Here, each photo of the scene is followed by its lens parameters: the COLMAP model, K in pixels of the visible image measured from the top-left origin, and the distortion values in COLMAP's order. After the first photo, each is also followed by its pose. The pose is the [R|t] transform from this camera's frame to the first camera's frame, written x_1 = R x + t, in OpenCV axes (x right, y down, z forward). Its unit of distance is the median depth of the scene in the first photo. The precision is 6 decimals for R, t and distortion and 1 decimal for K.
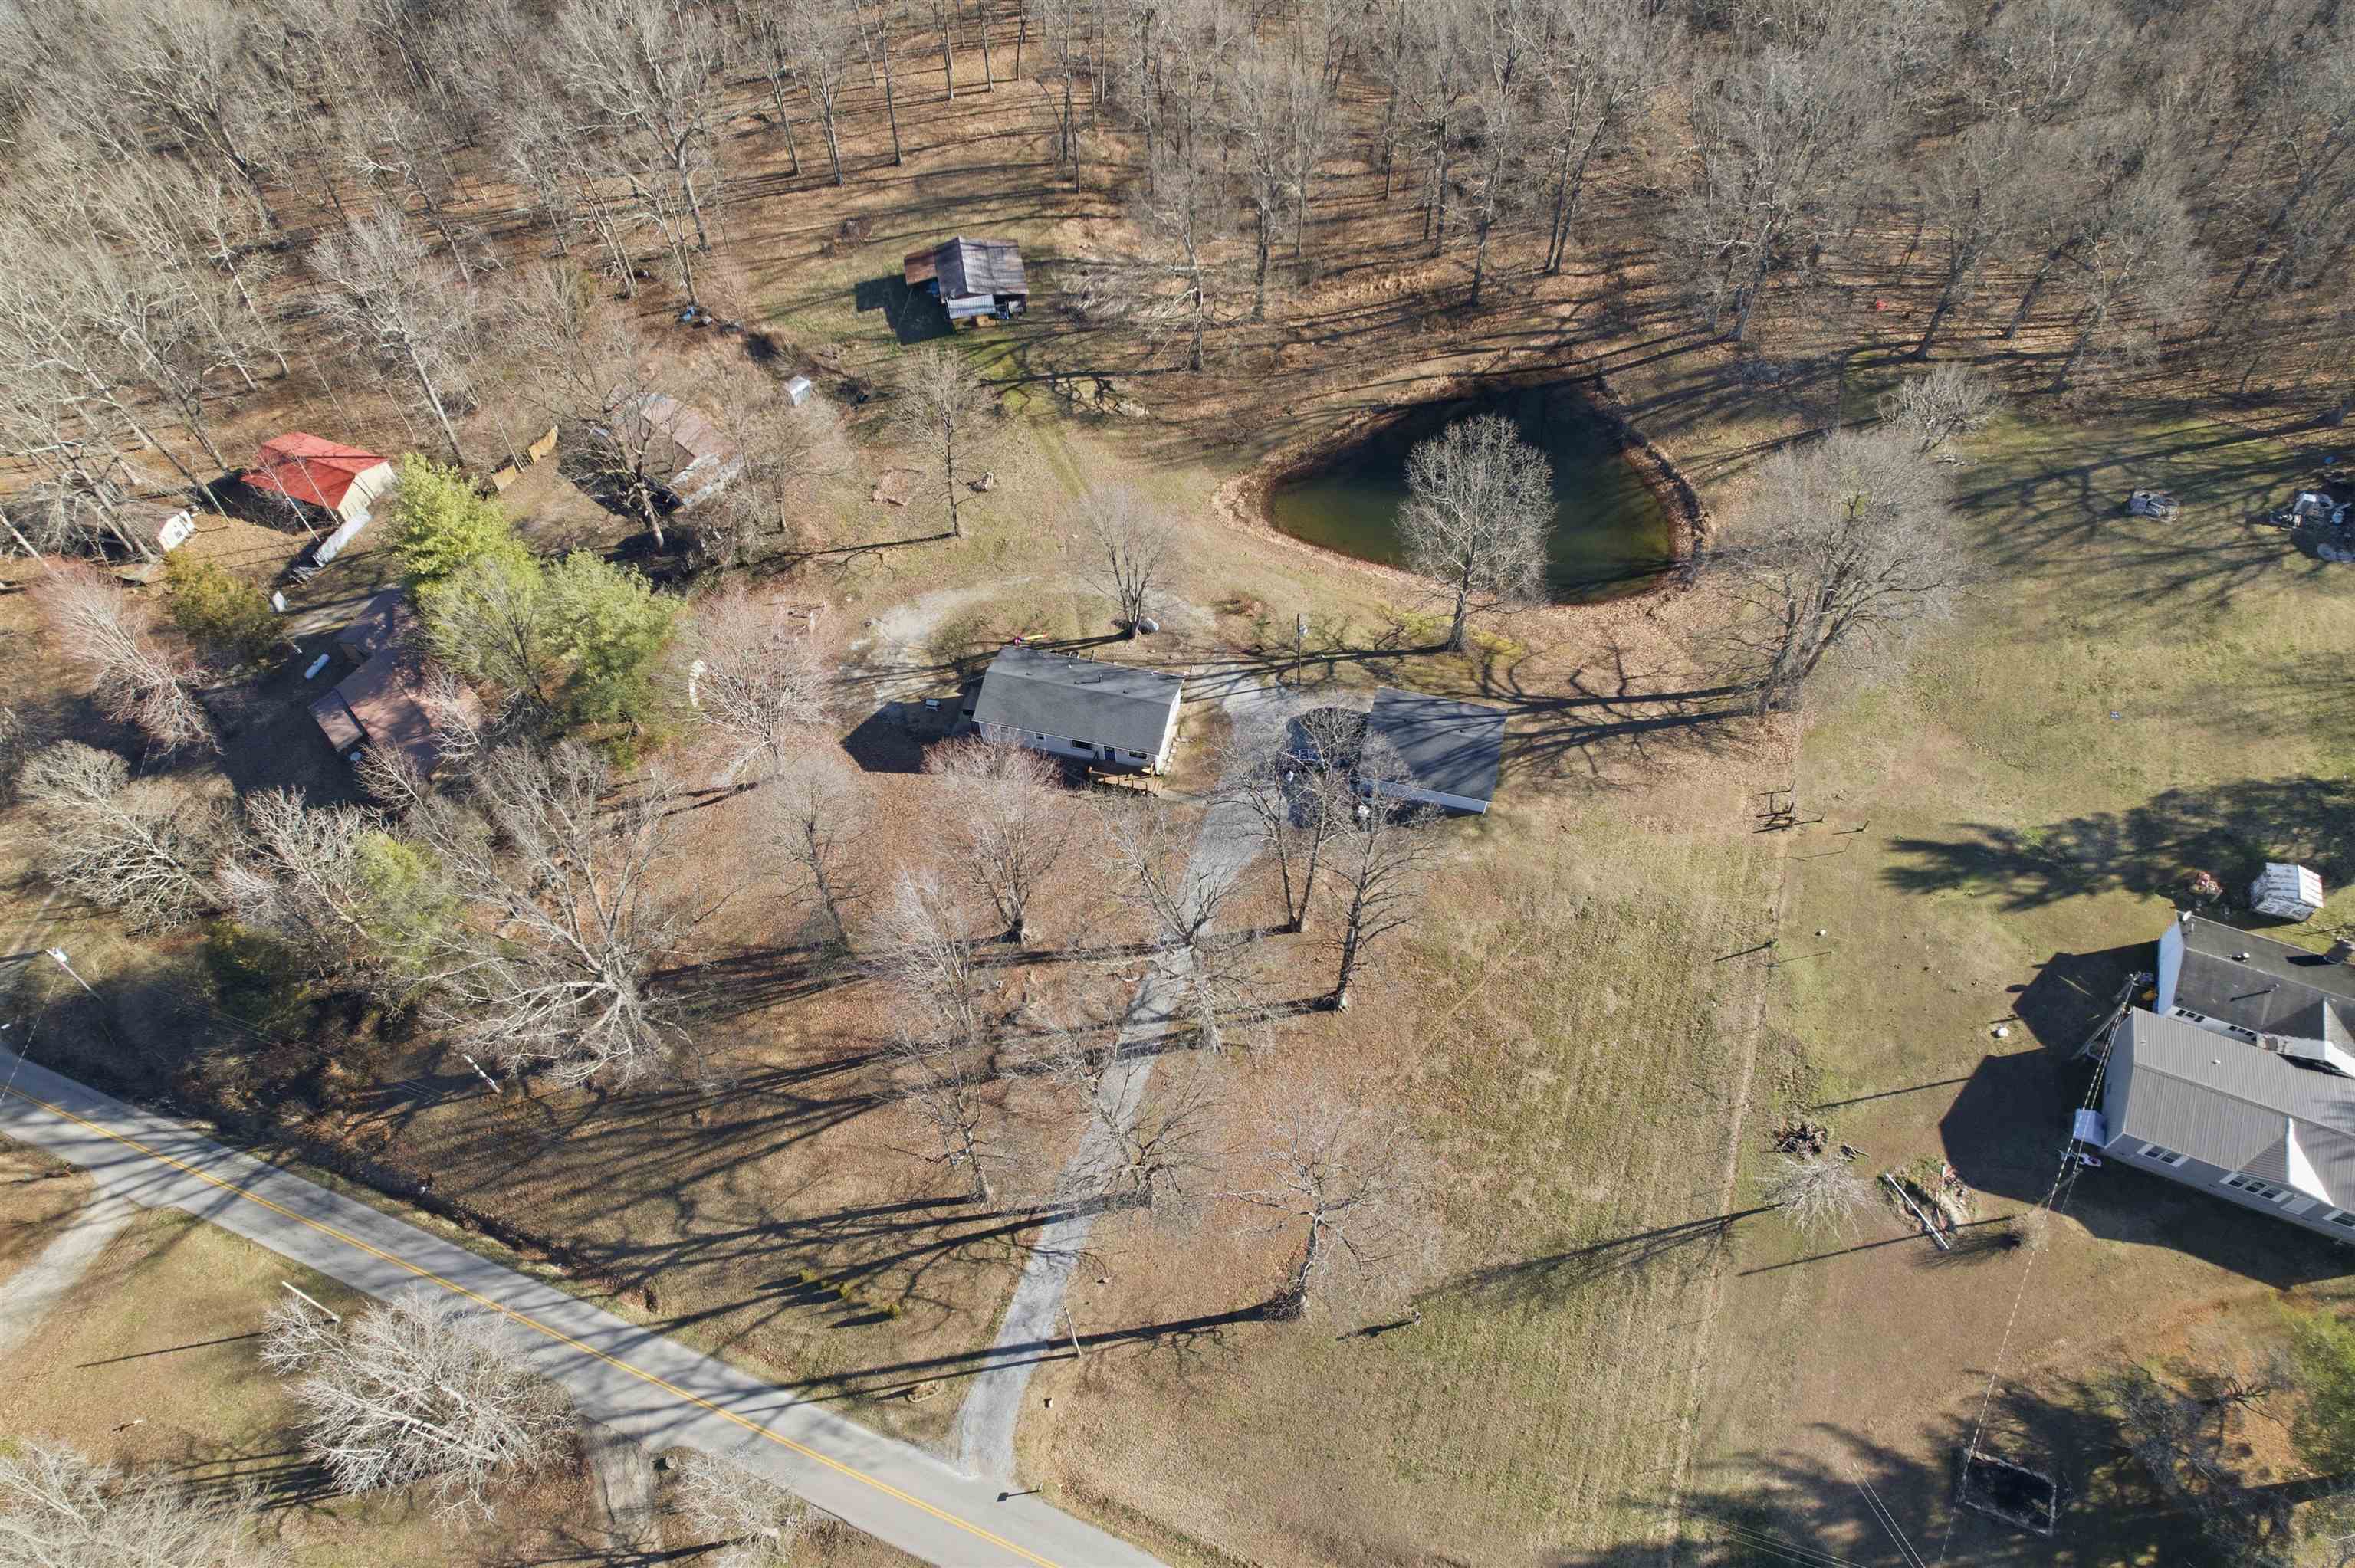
lens RADIAL K [[1524.2, 0, 1177.5], [0, 1524.2, 784.0], [0, 0, 1]] dist [-0.057483, 0.000274]
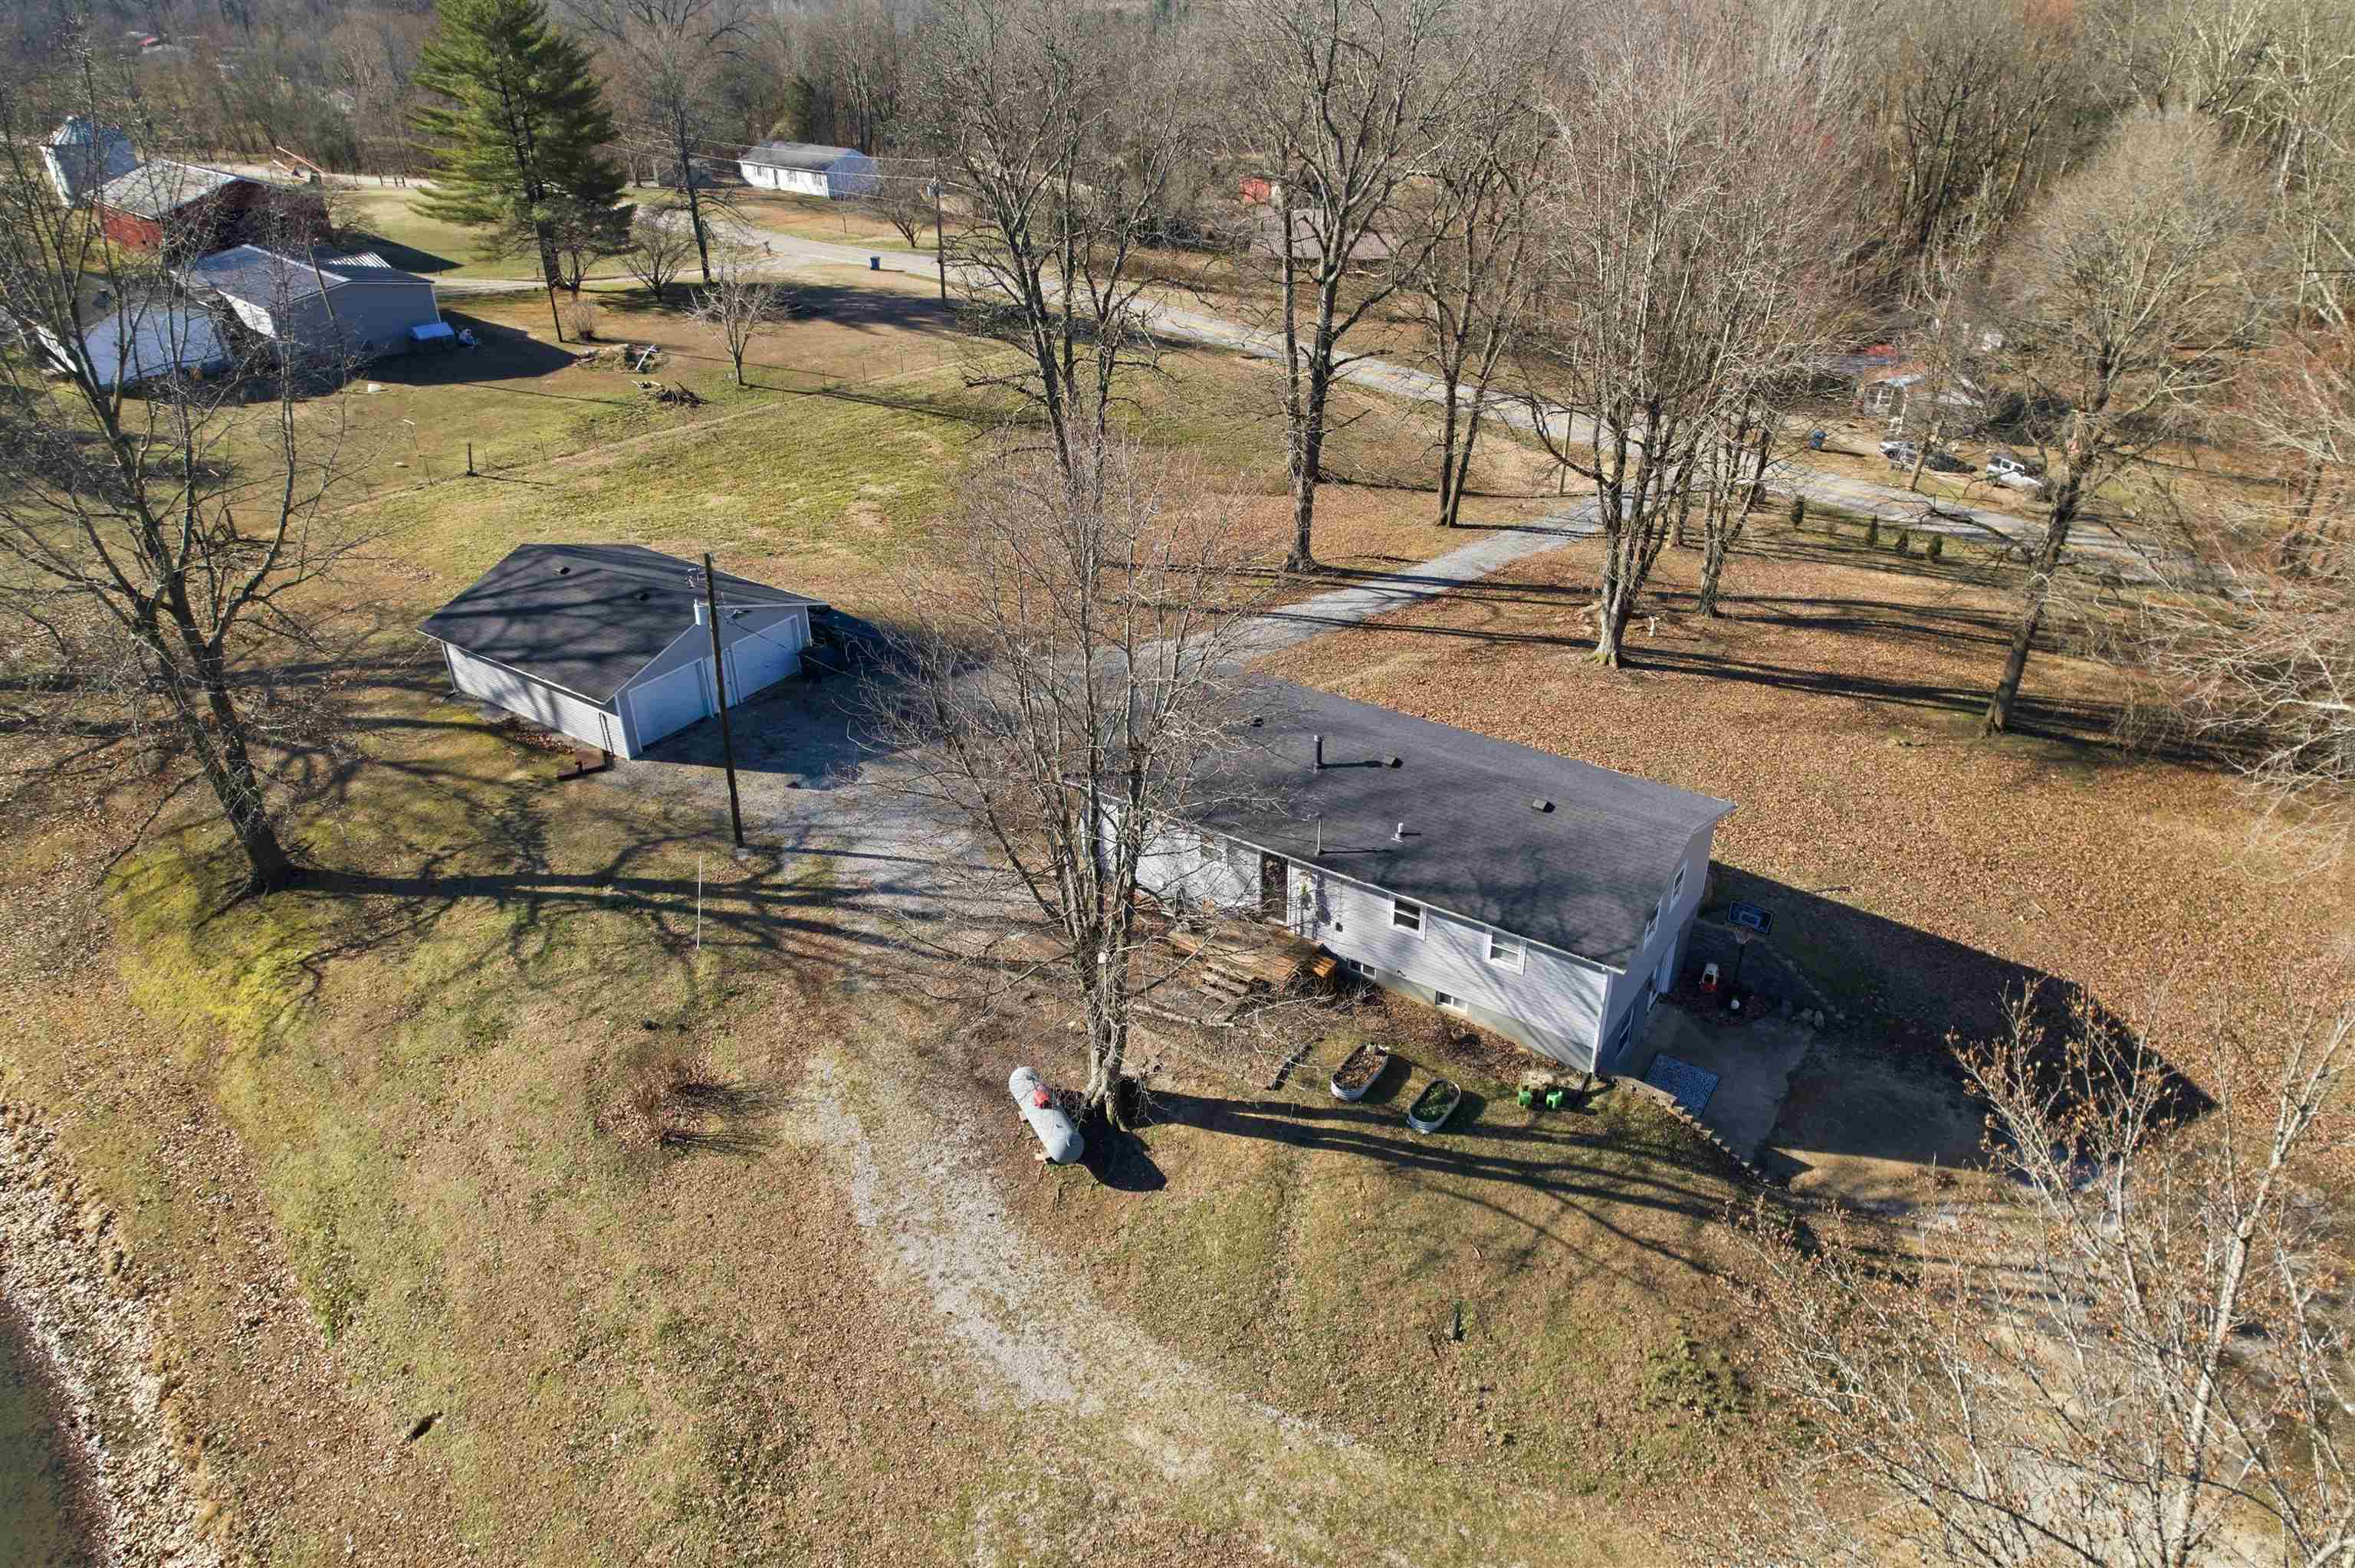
lens RADIAL K [[1524.2, 0, 1177.5], [0, 1524.2, 784.0], [0, 0, 1]] dist [-0.057483, 0.000274]
pose [[-0.938489, -0.128202, 0.320628, -0.102108], [0.305219, 0.126266, 0.943874, -0.303172], [-0.161491, 0.983677, -0.079369, 0.839828]]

**Aim of the task**
Count the lines in the data above that contain the string "pose". Reply with the number alone.

**Completed exercise**
2